### What you are asked to do
Could you copy exactly the lines from the start of the records through the one containing "left front paw: (320, 473)", both included, and leave out the pictures?

*** Provided data

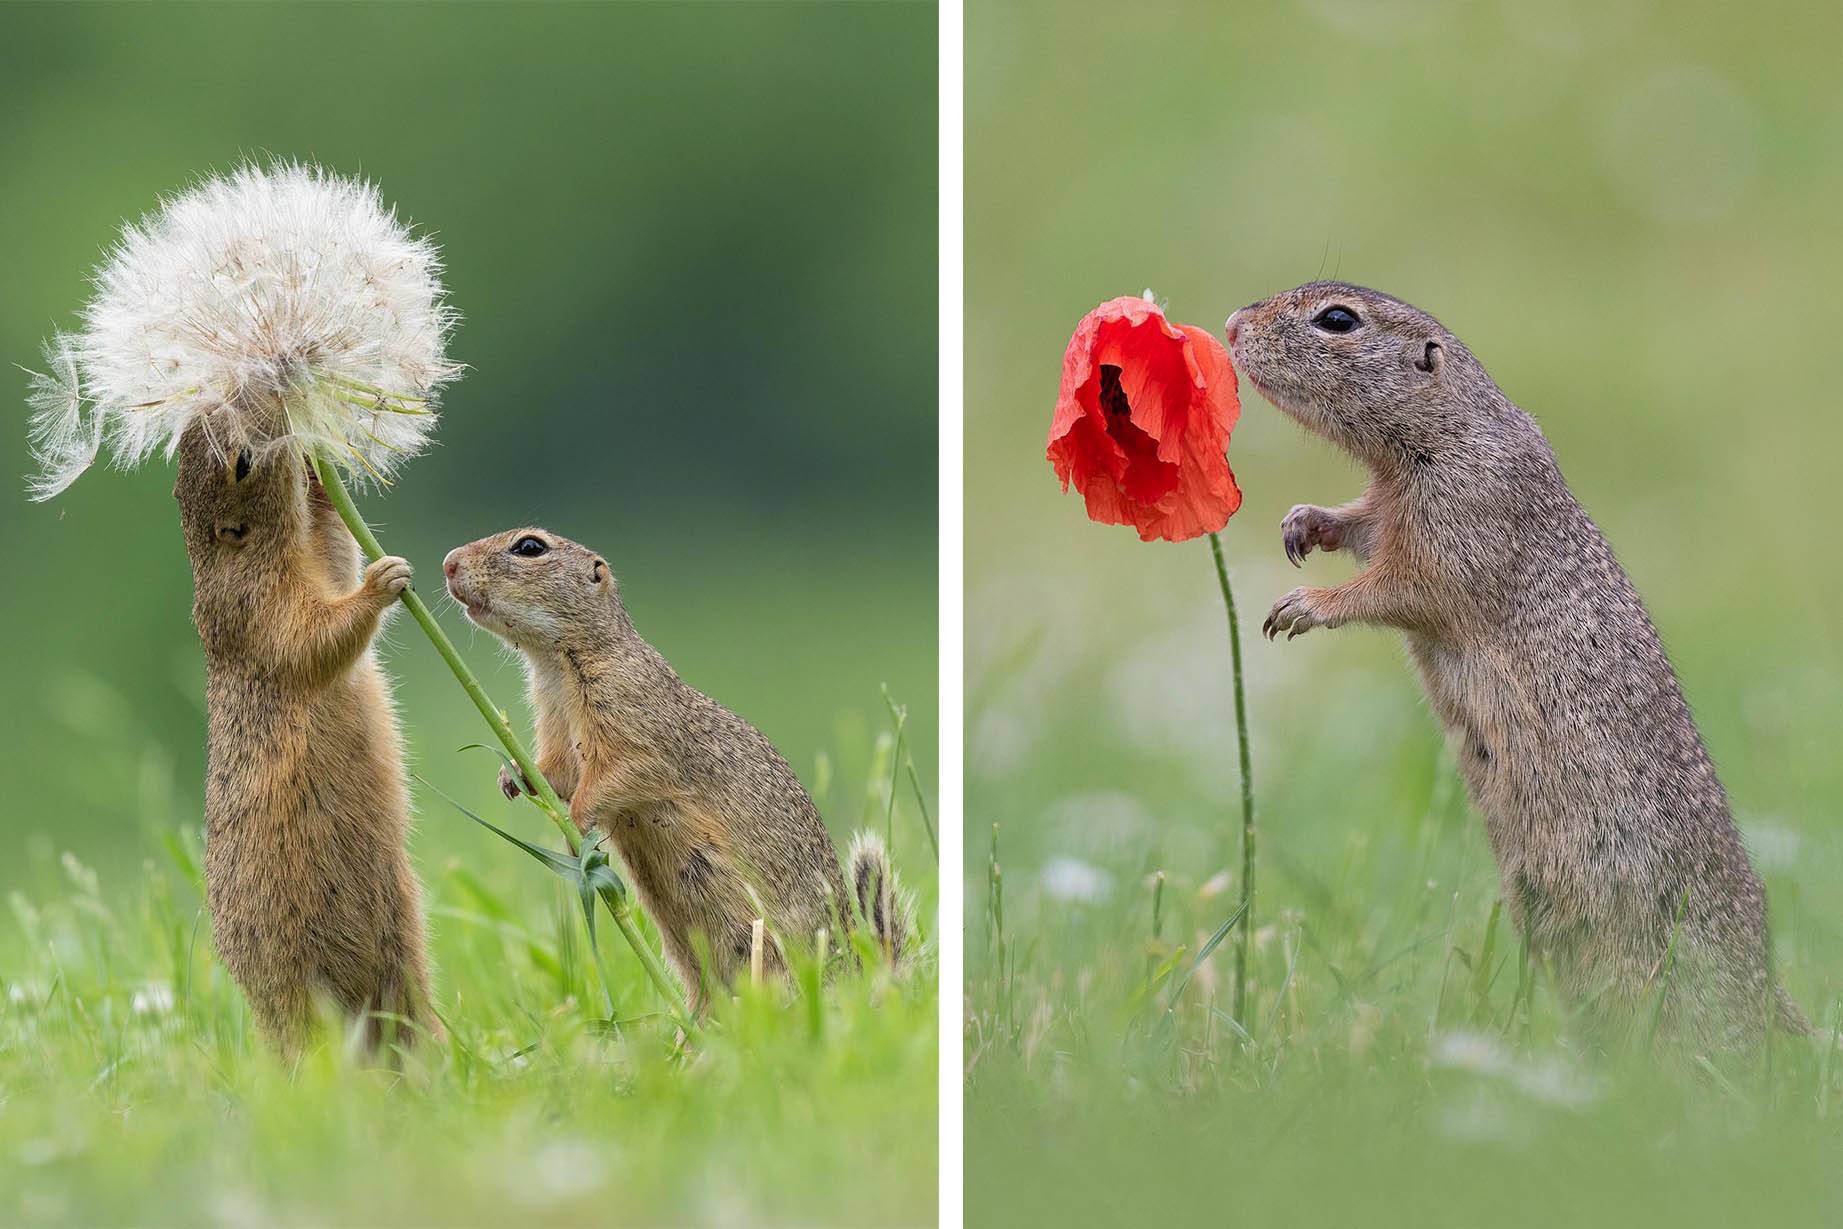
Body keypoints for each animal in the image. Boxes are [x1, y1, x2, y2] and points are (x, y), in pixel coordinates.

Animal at [173, 414, 435, 1053]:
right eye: (242, 461)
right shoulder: (258, 609)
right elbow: (316, 635)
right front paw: (383, 579)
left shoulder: (316, 557)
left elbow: (337, 547)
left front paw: (320, 473)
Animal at [442, 528, 912, 1014]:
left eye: (530, 547)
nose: (448, 563)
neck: (557, 667)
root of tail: (859, 983)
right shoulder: (556, 729)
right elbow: (556, 774)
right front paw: (513, 776)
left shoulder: (632, 719)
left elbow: (618, 776)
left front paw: (576, 825)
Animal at [1226, 281, 1803, 1050]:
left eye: (1337, 320)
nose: (1232, 325)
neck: (1449, 429)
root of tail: (1761, 996)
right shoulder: (1386, 506)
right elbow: (1358, 523)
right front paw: (1302, 522)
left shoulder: (1457, 518)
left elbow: (1396, 586)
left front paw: (1303, 604)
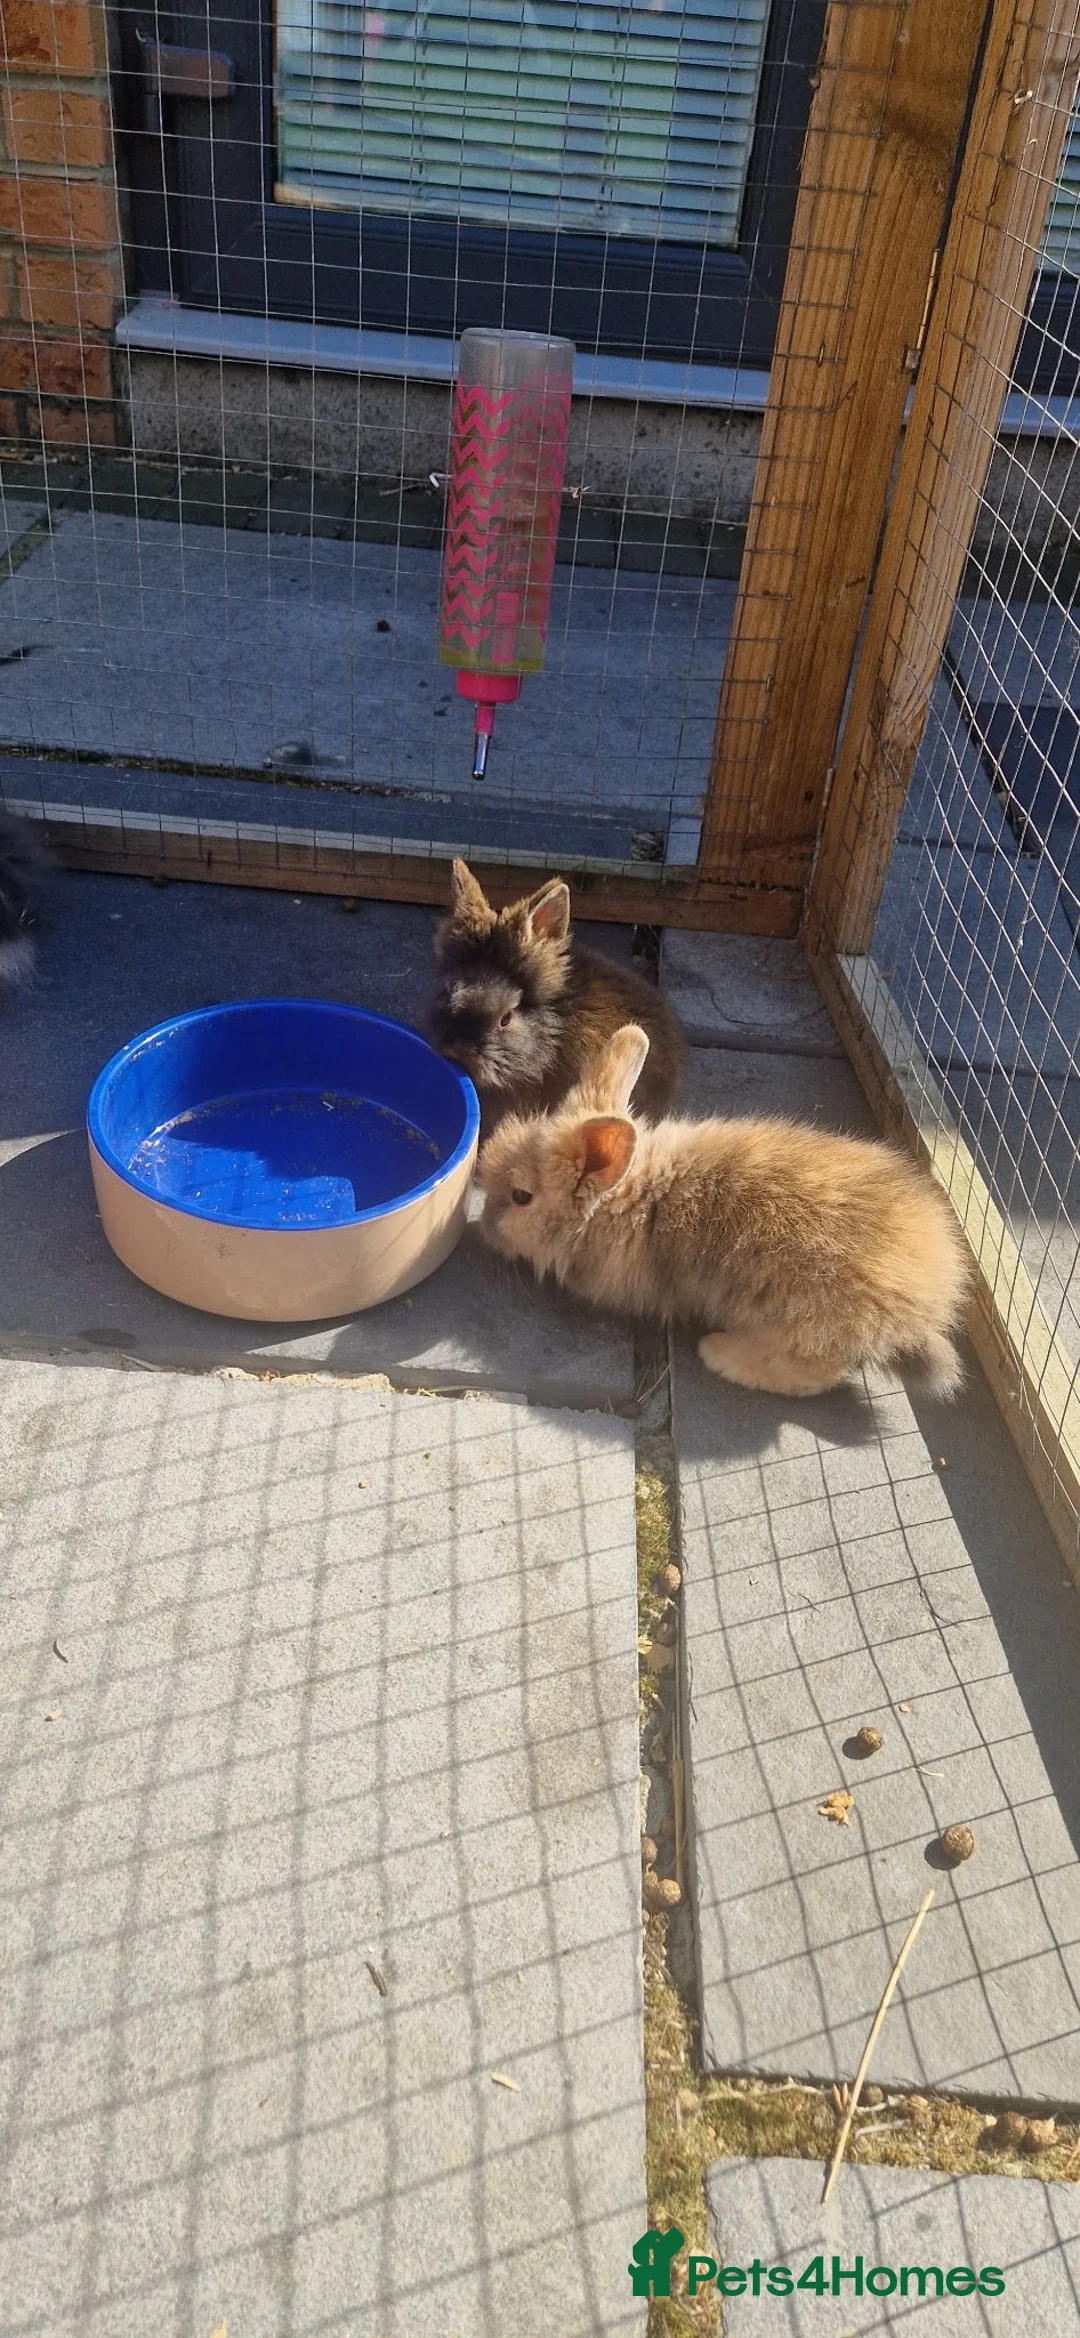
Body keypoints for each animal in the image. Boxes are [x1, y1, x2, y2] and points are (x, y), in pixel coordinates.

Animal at [478, 1024, 971, 1399]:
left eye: (520, 1196)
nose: (483, 1227)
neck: (630, 1198)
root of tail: (923, 1311)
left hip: (805, 1329)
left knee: (817, 1375)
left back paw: (719, 1354)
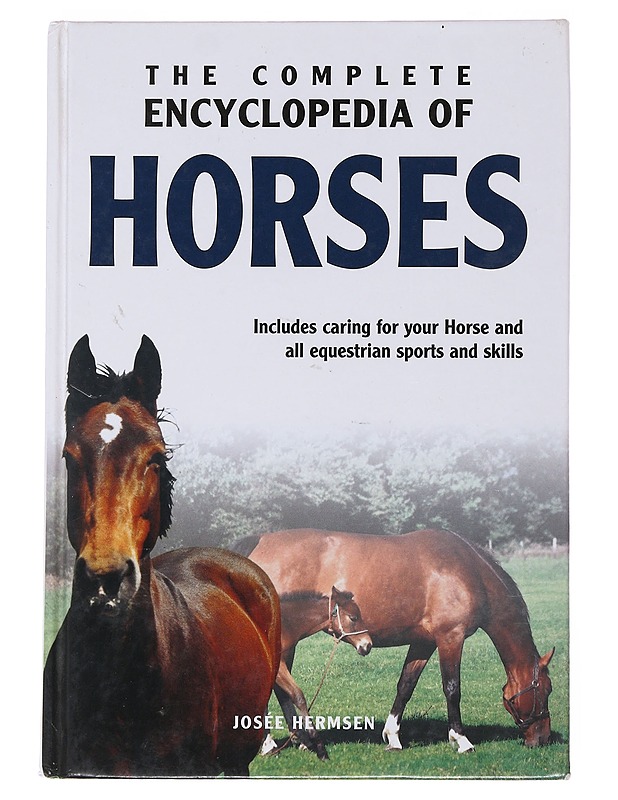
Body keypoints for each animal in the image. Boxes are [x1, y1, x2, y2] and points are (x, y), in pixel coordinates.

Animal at [262, 586, 372, 760]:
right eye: (353, 618)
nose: (368, 645)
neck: (283, 624)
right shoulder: (278, 667)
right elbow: (298, 696)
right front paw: (319, 748)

******

### Exercise result
Body keypoints for each animal in the image. Boxes are [x1, y1, x2, y2] and points are (x, y), in pixel coordinates.

Animal at [173, 414, 435, 1053]:
right eye: (242, 461)
right shoulder: (258, 609)
right elbow: (316, 635)
right front paw: (383, 579)
left shoulder: (316, 557)
left elbow: (337, 547)
left front paw: (320, 473)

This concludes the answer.